Australia Have Questions To Answer For Ashes Defence

The Ashes

Australia delivered on expectations in the Ashes by hammering England on home soil to regain the urn. The Baggy Greens put their rivals to the sword, narrowly missing out on a second whitewash on the bounce down under, winning the series by a 4-0 scoreline.

Steve Smith led from the front with an outstanding series, scoring three centuries, including a double-hundred at Perth to guide his team over the line. Pat Cummins, Mitchell Starc, Josh Hazlewood and Nathan Lyon all starred with the ball to become only the third foursome to take 20 wickets each in a Test match series.

The Aussies now have the challenge of looking ahead to their defence of the urn. Australia have not beaten England away from home since 2001, but Smith’s men are considered the favourites for the series at 4/5 in the latest cricket betting odds. However, the Baggy Greens’ struggles are well noted in seaming conditions and work needs to be done to ensure a successful tour in 2019.

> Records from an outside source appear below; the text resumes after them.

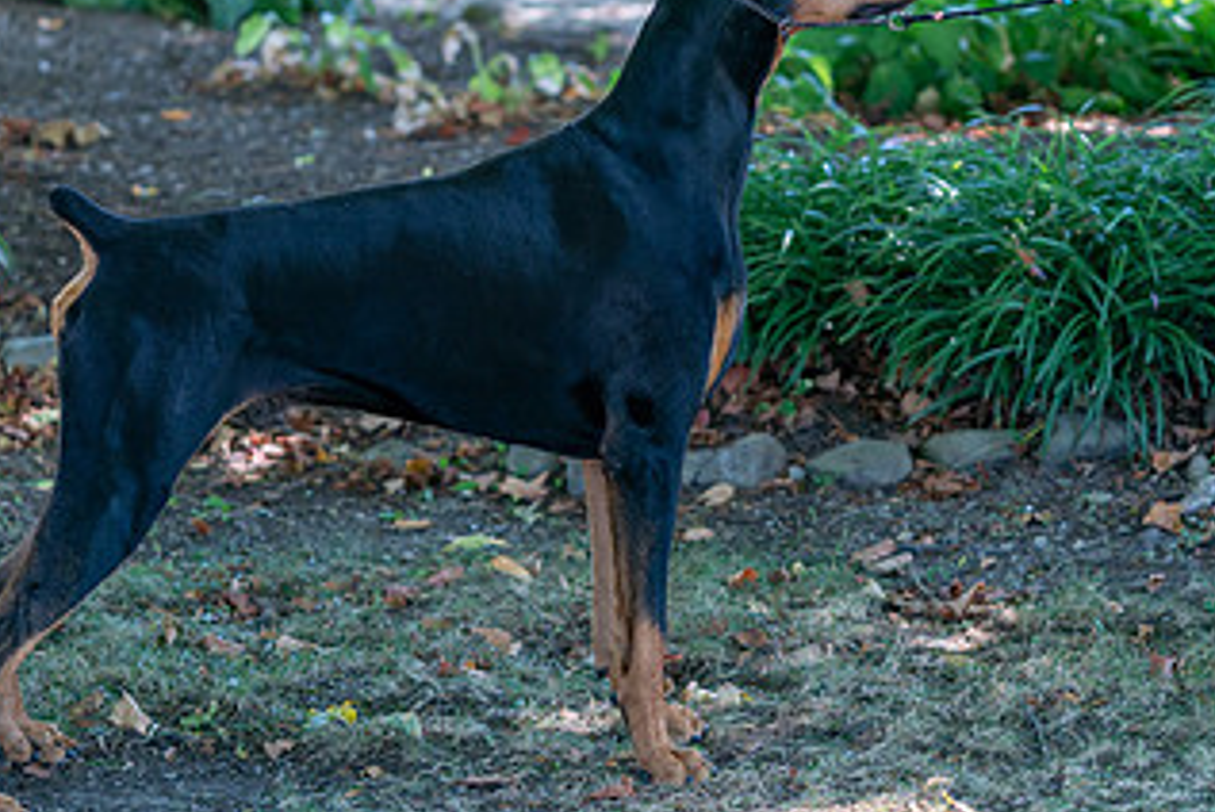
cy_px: 159
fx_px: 4324
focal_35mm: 128
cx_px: 537
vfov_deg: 10.7
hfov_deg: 16.0
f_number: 2.8
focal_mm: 70
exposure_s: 1/400
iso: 400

Smith is the player that Australia can continue to build around for their long-term future. Only the legendary Don Bradman boasts a stronger record than the 28-year-old in Test match cricket. He rose to the occasion to prove himself as the world’s leading batsman, outshining his counterpart Joe Root.

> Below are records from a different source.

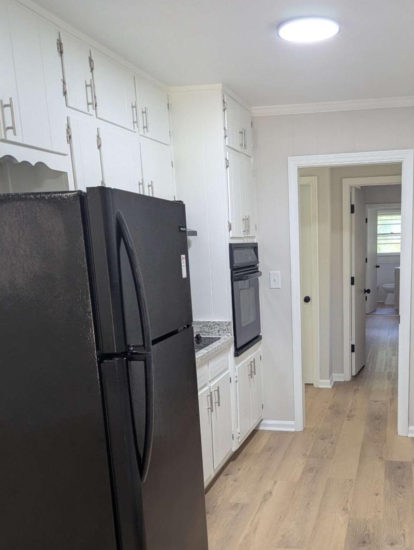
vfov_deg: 50.4
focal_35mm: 36
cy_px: 365
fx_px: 573
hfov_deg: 38.9
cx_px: 298
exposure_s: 1/120
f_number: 1.85
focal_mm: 6.81
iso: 381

His innings at Brisbane proved to be series-defining as his century rescued his side from 209-7 to swing the momentum away from the Three Lions. Smith then put a further death knell in England’s hopes with his brilliant 237 at Perth to secure the urn. There are few concerns over his form, although he did not do brilliantly on seaming pitches in 2015, scoring his two centuries on the flat wickets of Lord’s and The Oval. That could be a concern given his importance to the team.

David Warner remains a solid operator at the top of the order, although he was not quite at his fluent best. Question marks remain over Usman Khawaja and Shaun Marsh, despite both players making runs in the series, especially in Sydney where both men made centuries. They have been in and out of the team and must take the opportunity to solidify their places.

Mitchell Marsh made more of an impact with the bat than the ball. His innings of 181 helped Smith crush Root’s men in Perth, while he notched a second hundred in Sydney. He holds a crucial place in the batting order and, should he ramp up the quality of his bowling, then Australia will have an excellent all-rounder to take into the series.

The bowling options take care of themselves, should the foursome remain fit. Mitchell Starc’s injury highlighted the lack of depth beyond the three seamers as Jackson Bird struggled in the fourth Test. James Pattinson could dispel those concerns with a return to fitness but there are concerns about the durability of all four of the quicks.

Other than injury worries, Australia need to nail down the opening spot next to Warner. England have endured similar problems for five years next to Alastair Cook, highlighting the difficulty of finding a Test-calibre player to open the innings. Cameron Bancroft endured a nightmare series bar his one good effort at Brisbane. Matthew Renshaw was harshly discarded before the Ashes, despite scoring a century against Pakistan. The Baggy Greens need one of those two players to find their feet, otherwise, they risk exposing their middle order to the new ball, which, in England, can be a devastating prospect.